Naomi: Mine would be my debut with Brodus Clay and our former tag partner because it was such a journey getting to that debut. And, of course, when I won the Championship at WrestleMania 33 in my hometown in Orlando—that was awesome.

Jimmy: I think the debut always sticks out with everybody. And the first time I won the championship with my brother. WrestleMania is like the biggest stage of the year; it’s the Super Bowl in our world. In 2015, my brother, Trinity and I got to do a match at WrestleMania with the three of us together on the same team. We flew our kids out to see it in California. We each had our families there, and they all got to see us in the ring together on the big stage. It was such a cool memory.

Okay, you two aren’t the only famous ones in the family. Your dogs, Tank and Marley, have nearly 20K followers on Instagram! How do you keep their fans at bay?

Naomi: OMG. My dad is so upset by this. He’s a musician and has his own band, trying to get followers for gigs and shows. He really doesn’t understand why our dogs have so many followers and they don’t even do anything. I started their Instagram just to entertain myself, because we are obsessed with our dogs. They give us so much comfort and help us destress. But then I started to see that people really like them, so I kept it going, and now they really do have their own little fan base. We definitely miss them when we’re traveling. The constant traveling is the hardest part of the job for me—performing is the easy and fun part. We miss a lot of birthdays, holidays and events, but it comes with the territory.

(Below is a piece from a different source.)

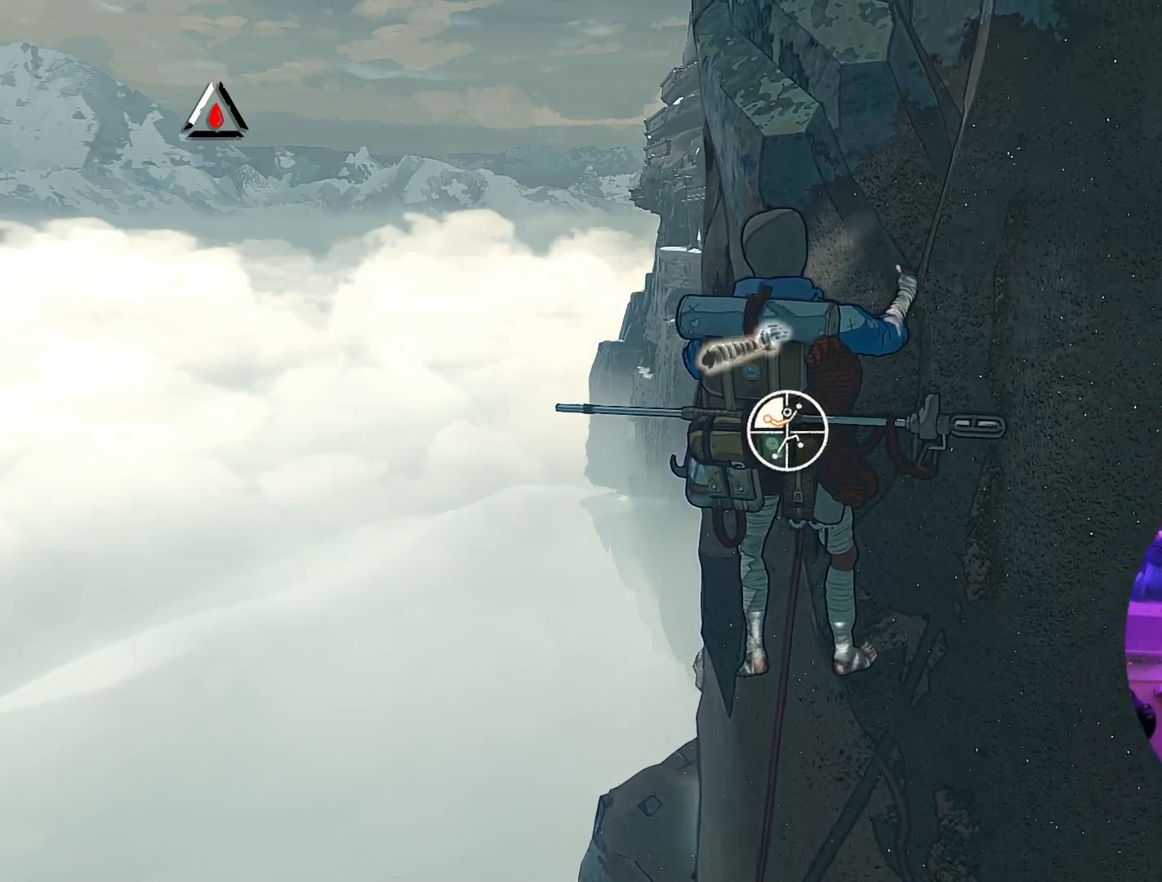
{"buttons": ["R1"], "left_stick": "up-left", "right_stick": "right", "events": [[367, "left_stick", "up-left"], [483, "right_stick", "right"]]}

Is there anything about the 2022 Road to WrestleMania Tour that you’re looking forward to or anything you would say to hype up people to come out and see it?

Naomi: For me, it’s definitely seeing our fans. After going through the pandemic and not having our fans there to cheer us on, it’s a different kind of appreciation now. It really makes you value them even more. So, I’m just looking forward to being able to go out and see live performances and congregate together again— and not taking that for granted.

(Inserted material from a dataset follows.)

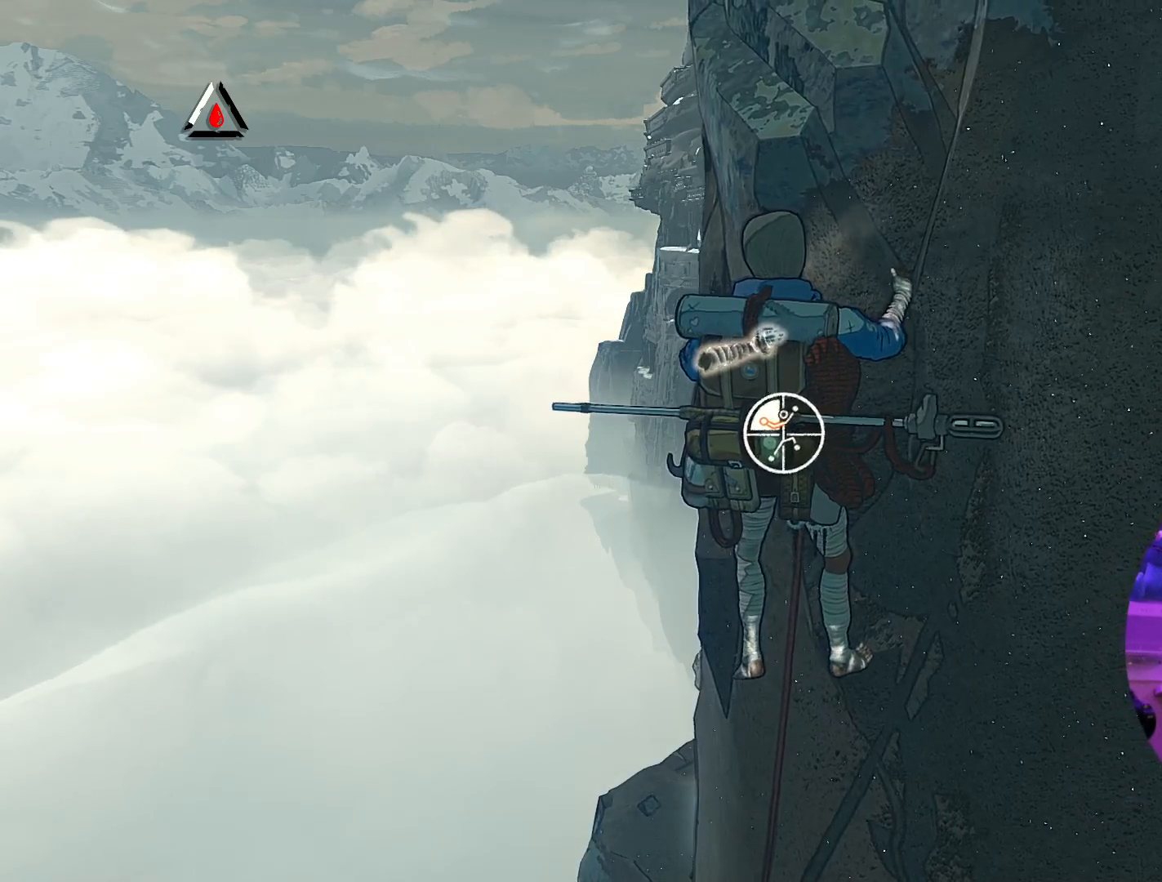
{"buttons": ["R1"], "left_stick": "center", "right_stick": "right", "events": [[133, "left_stick", "center"]]}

Jimmy: If you've never been to a live WWE show, it hits a lot different in person than seeing it on TV. If you haven't been to one, I really encourage you to go out and feel the energy. The crowd is just electric when they announce you in your hometown. Plus, I'm always happy to see a few of Pensacola's own performing in our hometown. Roman Reigns will be there. He’s our number one, Universal Champion. We both grew up here, played football together and went to Escambia High School together. It’s going to be awesome, and I hope people come out to see it.